The CPTC, which was started by RIT in 2015, has grown tremendously over the past several years because it is a competition that is unlike other cybersecurity events, Weldon said.
“This competition is kind of an offensive side of cybersecurity,” Weldon said. “So, it’s not just protecting the network from people who are trying to penetrate the network. This is actually trying to penetrate the network of this fictitious organization. That’s why you’ll hear people use the term, hacking competition. But in the cybersecurity realm, it’s called a penetration test.”
Weldon explained there are three main focus areas of the competition: technology, communication and collaboration.
“Teams have to use technical knowledge and skills to be able to identify the weaknesses and penetrate into these simulated networks,” Weldon said. “But then, they also have to be able to communicate. And that means, communicate not only with someone with a technical background, but to anyone. Let’s say, they might be talking to the board of directors or the CEO of a company who may or may not be technical. So, they need to be able to communicate to both worlds.”
Finally, the colleges competing must also collaborate as a team to win, Weldon said.
“It’s a collaborative process because it is a team competition and there’s a very limited amount of time,” he said. “Teams don’t have three or four months to try to figure out how to get into this network. They have from 9 a.m. until 6 p.m. on Saturday to do what they can. So they have to work together as a team.”
Each of the college teams competing in all six regions will not be given the fictitious scenario until they are handed a packet at 9 a.m. on Saturday, Oct. 12, Weldon said.
“Every team is given a certain number of laptops and when they are handed that packet, they will find out, ‘Here is who we are working for. Here is what we are tasked to do,’” Weldon said. “And then they will work collaboratively to decide, ‘How do we approach this? What do we do? How do we scan the network to see where there might be vulnerabilities? When we find vulnerabilities, how do we exploit them? And then once we are in, what can we find? What do we need to tell our customer about their vulnerabilities?’”

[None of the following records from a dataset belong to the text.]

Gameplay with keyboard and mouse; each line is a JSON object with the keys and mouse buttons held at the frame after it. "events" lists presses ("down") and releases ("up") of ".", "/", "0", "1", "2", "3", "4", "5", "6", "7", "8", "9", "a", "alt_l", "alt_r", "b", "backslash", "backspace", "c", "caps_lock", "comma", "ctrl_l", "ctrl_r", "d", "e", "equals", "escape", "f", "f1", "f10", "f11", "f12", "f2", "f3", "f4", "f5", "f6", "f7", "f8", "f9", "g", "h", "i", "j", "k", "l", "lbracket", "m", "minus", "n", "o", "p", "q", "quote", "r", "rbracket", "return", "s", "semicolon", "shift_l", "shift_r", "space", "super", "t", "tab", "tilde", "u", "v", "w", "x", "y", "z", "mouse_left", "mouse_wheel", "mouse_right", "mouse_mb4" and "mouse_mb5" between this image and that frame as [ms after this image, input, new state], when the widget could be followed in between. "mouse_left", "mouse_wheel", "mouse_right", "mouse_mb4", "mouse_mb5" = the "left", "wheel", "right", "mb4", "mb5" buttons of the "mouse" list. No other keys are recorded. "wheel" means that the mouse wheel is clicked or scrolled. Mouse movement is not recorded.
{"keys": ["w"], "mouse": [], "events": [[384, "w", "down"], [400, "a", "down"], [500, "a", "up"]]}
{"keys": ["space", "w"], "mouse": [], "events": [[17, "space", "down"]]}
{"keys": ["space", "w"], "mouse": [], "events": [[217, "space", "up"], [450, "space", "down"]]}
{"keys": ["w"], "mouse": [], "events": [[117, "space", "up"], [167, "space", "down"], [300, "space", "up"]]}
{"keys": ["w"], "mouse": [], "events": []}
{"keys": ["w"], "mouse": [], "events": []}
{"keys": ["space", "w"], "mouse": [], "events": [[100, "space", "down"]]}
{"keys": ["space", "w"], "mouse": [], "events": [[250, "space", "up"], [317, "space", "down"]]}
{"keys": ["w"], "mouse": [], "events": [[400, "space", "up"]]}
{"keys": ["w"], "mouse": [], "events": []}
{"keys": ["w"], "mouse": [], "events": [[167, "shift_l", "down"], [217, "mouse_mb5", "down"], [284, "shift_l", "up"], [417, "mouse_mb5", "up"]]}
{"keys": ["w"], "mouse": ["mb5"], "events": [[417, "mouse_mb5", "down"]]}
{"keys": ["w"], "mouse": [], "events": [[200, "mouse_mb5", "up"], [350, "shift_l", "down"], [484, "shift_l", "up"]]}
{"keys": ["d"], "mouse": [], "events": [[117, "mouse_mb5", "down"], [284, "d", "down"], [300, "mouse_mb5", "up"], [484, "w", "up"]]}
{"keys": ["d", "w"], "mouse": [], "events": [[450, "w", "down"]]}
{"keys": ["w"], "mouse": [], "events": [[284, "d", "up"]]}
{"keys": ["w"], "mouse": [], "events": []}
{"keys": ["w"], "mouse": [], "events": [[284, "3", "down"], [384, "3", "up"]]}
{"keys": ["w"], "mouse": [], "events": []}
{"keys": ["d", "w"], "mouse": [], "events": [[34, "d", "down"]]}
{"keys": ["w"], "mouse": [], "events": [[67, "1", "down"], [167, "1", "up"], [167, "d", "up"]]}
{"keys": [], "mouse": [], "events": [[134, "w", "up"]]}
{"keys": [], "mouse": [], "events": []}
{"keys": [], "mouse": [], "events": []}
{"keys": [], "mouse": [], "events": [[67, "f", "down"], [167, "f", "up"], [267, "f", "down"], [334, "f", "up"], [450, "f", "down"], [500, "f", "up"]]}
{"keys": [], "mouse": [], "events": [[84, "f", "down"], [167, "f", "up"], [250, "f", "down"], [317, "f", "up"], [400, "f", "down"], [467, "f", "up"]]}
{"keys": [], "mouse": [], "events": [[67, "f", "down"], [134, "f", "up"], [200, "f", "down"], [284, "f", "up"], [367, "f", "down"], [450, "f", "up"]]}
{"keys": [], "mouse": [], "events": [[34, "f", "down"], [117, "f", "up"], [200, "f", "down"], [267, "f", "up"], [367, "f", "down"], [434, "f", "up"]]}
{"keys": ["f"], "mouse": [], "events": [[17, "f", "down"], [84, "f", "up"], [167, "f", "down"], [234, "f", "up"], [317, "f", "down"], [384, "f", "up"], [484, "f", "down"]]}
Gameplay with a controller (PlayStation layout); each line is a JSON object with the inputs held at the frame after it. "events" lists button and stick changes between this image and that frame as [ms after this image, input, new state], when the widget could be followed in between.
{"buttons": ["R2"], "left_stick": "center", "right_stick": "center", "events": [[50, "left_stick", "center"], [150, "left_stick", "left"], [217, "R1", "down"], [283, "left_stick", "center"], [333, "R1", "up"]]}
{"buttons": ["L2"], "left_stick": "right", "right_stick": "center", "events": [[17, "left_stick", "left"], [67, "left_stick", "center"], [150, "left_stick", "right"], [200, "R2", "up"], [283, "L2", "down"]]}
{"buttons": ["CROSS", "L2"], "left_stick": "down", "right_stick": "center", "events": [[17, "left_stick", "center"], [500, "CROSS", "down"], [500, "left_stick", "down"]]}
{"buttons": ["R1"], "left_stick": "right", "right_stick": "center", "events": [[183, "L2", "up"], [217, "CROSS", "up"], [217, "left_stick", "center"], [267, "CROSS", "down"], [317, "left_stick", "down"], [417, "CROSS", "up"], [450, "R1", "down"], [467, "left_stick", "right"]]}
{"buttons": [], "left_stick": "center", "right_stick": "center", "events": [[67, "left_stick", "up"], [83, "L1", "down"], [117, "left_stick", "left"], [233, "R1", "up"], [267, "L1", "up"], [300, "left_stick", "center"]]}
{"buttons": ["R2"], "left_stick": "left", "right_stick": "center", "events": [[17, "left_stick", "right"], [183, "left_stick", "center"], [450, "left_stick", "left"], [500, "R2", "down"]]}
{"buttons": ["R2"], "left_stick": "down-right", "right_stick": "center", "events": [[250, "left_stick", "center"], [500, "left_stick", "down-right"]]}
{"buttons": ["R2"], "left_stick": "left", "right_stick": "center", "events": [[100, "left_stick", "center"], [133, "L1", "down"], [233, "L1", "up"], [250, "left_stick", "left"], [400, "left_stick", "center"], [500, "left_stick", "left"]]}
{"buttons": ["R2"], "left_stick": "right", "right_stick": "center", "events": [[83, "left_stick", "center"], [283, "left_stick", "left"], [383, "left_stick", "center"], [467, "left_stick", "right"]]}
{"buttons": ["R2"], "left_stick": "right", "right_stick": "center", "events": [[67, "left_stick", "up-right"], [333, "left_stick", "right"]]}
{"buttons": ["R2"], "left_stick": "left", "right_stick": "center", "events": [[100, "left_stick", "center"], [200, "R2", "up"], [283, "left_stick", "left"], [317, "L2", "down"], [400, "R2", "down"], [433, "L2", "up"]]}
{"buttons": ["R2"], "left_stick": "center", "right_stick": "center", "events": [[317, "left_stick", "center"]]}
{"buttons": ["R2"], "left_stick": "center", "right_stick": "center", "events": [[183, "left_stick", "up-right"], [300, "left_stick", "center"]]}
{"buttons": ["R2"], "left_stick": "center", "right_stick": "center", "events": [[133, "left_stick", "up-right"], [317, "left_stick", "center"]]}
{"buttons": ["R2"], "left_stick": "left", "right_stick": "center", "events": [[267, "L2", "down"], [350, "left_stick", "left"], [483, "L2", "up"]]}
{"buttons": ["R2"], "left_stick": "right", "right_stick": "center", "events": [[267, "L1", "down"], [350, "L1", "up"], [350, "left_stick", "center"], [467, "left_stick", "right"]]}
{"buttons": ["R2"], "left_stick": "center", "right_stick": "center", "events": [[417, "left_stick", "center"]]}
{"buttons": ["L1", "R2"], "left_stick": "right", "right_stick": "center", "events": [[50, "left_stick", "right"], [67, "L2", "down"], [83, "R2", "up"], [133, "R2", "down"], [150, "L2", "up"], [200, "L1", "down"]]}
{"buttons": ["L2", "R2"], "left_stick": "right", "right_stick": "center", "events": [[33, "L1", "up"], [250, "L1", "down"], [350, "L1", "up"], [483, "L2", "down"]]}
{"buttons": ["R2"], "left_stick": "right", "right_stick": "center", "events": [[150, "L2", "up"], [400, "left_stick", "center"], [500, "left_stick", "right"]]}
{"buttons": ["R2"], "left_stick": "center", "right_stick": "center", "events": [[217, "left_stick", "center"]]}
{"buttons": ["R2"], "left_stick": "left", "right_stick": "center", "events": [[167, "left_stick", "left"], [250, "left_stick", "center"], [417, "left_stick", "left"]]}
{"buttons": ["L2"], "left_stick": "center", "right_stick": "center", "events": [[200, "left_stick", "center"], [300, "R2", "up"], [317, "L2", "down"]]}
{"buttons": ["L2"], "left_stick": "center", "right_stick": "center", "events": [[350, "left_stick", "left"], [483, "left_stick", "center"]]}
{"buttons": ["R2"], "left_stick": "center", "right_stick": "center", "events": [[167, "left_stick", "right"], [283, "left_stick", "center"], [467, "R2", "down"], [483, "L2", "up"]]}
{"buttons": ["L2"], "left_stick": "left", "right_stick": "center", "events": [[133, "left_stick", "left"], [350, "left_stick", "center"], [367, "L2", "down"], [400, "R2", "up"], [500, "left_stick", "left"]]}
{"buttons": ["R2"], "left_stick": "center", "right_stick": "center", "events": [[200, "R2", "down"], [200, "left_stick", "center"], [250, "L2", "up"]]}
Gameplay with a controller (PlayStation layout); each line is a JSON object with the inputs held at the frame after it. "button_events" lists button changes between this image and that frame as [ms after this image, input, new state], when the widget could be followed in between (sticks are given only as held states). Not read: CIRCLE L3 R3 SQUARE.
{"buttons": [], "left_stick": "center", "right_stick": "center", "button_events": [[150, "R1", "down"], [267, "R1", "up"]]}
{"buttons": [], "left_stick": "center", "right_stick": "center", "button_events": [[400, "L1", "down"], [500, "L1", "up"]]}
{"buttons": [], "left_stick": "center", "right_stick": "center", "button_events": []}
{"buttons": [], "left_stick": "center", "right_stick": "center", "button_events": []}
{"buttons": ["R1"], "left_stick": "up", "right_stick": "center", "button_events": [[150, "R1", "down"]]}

The college teams – which consist of six members, two alternates and a coach – enjoy this particular cybersecurity competition because it is challenging to even the most experienced students, Weldon said.
“For us to be able to host the inaugural Southeastern regional competition is really incredible,” Weldon said, adding that IBM is the national and southeastern regional sponsor of the event and BSidesAugusta is the local sponsor. “And then for us to be able to hold it in the Georgia Cyber Center, a world-class facility, where we can host all these teams is simply wonderful. It’s just a win-win situation all the way around.”